## TESTO DA LEGGERE:
_ _ _ _ _

Roma - Non c'è pace nel Pd, dove un'accusa al veleno di Andrea Orlando, che parla di «nepotismo e clientelismo» nella gestione delle liste da parte di Matteo Renzi, fa scoppiare lo scontro con i renziani. Dalle cui fila parte una raffica di repliche indignate: «Che un ministro della Giustizia in carica usi questi termini riferendosi al suo partito è qualcosa di gravissimo e senza precedenti. Orlando si scusi», dice Anna Ascani.
«La violenza delle parole e dei toni contro Matteo Renzi sorprende e lascia esterrefatti», attacca Michele Anzaldi, secondo il quale lo stato maggiore finora al fianco di Renzi ora lo usa come «capro espiatorio» per una «analisi autoconsolatoria» nella quale le colpe sono tutte del leader: «Ma loro non erano al fianco di Renzi al partito, al governo e in Parlamento?».

_ _ _ _ _

## DATI FORNITI:
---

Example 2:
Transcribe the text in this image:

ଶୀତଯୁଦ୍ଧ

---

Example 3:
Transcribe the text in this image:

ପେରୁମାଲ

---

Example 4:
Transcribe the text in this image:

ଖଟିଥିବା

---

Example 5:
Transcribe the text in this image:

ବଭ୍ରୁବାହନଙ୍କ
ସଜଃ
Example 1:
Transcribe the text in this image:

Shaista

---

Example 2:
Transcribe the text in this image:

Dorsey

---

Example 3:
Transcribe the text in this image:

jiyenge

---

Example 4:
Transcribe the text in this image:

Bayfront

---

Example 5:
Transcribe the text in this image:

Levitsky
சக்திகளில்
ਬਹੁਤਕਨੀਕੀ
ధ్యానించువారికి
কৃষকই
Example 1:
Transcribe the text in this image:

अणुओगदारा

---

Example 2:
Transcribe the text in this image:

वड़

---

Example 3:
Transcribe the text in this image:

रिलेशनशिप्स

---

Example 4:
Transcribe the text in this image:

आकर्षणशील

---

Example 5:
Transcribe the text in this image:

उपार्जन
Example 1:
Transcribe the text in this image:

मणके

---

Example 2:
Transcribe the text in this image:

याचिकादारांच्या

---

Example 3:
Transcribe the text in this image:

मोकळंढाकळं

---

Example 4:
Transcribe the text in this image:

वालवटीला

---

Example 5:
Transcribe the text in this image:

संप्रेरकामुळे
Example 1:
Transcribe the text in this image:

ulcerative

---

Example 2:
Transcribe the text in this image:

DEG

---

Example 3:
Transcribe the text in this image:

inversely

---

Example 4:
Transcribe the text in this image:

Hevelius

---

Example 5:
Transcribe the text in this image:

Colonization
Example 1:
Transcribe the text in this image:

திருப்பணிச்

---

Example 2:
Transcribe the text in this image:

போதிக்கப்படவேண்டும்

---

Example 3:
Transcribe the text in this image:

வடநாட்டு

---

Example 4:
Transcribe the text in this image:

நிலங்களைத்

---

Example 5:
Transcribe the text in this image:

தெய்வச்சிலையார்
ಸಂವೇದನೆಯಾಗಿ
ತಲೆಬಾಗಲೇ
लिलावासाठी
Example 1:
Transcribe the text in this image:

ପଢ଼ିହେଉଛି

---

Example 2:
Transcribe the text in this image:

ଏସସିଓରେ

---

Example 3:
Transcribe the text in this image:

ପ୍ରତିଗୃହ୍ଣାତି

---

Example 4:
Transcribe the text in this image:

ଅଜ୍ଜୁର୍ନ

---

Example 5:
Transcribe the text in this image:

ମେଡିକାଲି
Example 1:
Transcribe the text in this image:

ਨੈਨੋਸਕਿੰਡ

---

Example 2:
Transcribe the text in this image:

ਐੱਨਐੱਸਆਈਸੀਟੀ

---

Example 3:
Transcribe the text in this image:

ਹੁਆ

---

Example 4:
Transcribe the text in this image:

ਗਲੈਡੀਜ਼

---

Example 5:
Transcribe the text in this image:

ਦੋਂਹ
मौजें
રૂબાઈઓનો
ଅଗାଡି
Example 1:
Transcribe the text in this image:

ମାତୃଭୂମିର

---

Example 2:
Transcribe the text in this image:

_ _ _ _ _

## CONSEGNA:
Nel testo da leggere, chi chiede che Orlando si scusi? I record provengono da un'altra fonte.

## RISULTATO:
Anna Ascani.